[Dataset entries]
╔══

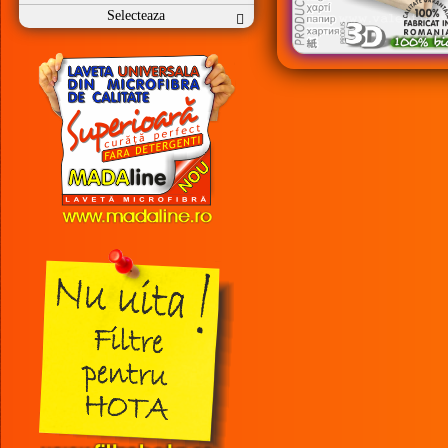
Selecteaza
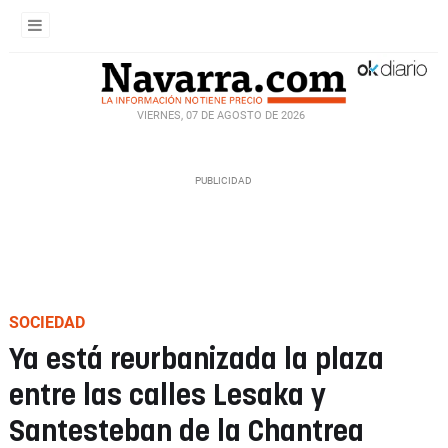
VIERNES, 07 DE AGOSTO DE 2026
SOCIEDAD
Ya está reurbanizada la plaza
entre las calles Lesaka y
Santesteban de la Chantrea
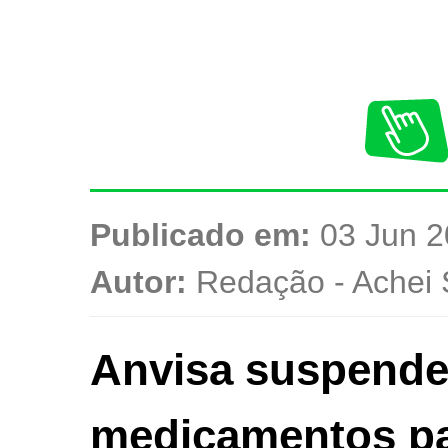
Publicado em:
03 Jun 2
Autor:
Redação - Achei 
Anvisa suspende 
medicamentos pa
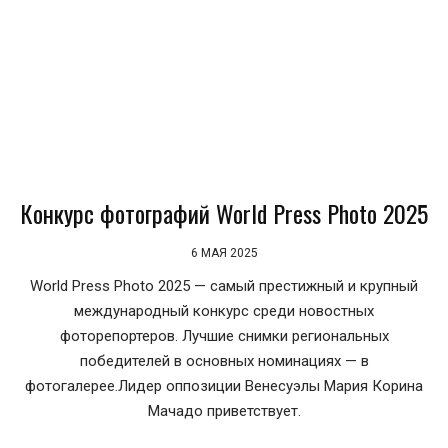
Конкурс фотографий World Press Photo 2025
6 МАЯ 2025
World Press Photo 2025 — самый престижный и крупный
международный конкурс среди новостных
фоторепортеров. Лучшие снимки региональных
победителей в основных номинациях — в
фотогалерее.Лидер оппозиции Венесуэлы Мария Корина
Мачадо приветствует.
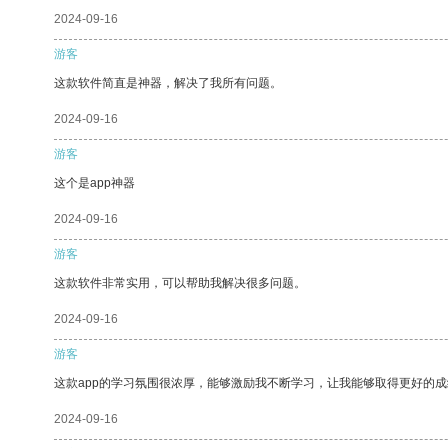
2024-09-16
游客
这款软件简直是神器，解决了我所有问题。
2024-09-16
游客
这个是app神器
2024-09-16
游客
这款软件非常实用，可以帮助我解决很多问题。
2024-09-16
游客
这款app的学习氛围很浓厚，能够激励我不断学习，让我能够取得更好的成
2024-09-16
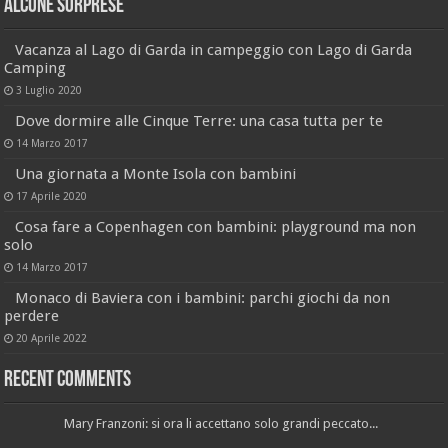
Alcune sorprese
Vacanza al Lago di Garda in campeggio con Lago di Garda
Camping
3 Luglio 2020
Dove dormire alle Cinque Terre: una casa tutta per te
14 Marzo 2017
Una giornata a Monte Isola con bambini
17 Aprile 2020
Cosa fare a Copenhagen con bambini: playground ma non
solo
14 Marzo 2017
Monaco di Baviera con i bambini: parchi giochi da non
perdere
20 Aprile 2022
Recent Comments
Mary Franzoni: si ora li accettano solo grandi peccato...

╚══

> [Task to complete]:
All the records need to be set down word for word, with the images left out.

> [Response box]:
Selecteaza
VIERNES, 07 DE AGOSTO DE 2026
SOCIEDAD
Ya está reurbanizada la plaza
entre las calles Lesaka y
Santesteban de la Chantrea
Publicado em:
03 Jun 2
Autor:
Redação - Achei 
Anvisa suspende 
medicamentos pa
Конкурс фотографий World Press Photo 2025
6 МАЯ 2025
World Press Photo 2025 — самый престижный и крупный
международный конкурс среди новостных
фоторепортеров. Лучшие снимки региональных
победителей в основных номинациях — в
фотогалерее.Лидер оппозиции Венесуэлы Мария Корина
Мачадо приветствует.
2024-09-16
游客
这款软件简直是神器，解决了我所有问题。
2024-09-16
游客
这个是app神器
2024-09-16
游客
这款软件非常实用，可以帮助我解决很多问题。
2024-09-16
游客
这款app的学习氛围很浓厚，能够激励我不断学习，让我能够取得更好的成
2024-09-16
Alcune sorprese
Vacanza al Lago di Garda in campeggio con Lago di Garda
Camping
3 Luglio 2020
Dove dormire alle Cinque Terre: una casa tutta per te
14 Marzo 2017
Una giornata a Monte Isola con bambini
17 Aprile 2020
Cosa fare a Copenhagen con bambini: playground ma non
solo
14 Marzo 2017
Monaco di Baviera con i bambini: parchi giochi da non
perdere
20 Aprile 2022
Recent Comments
Mary Franzoni: si ora li accettano solo grandi peccato...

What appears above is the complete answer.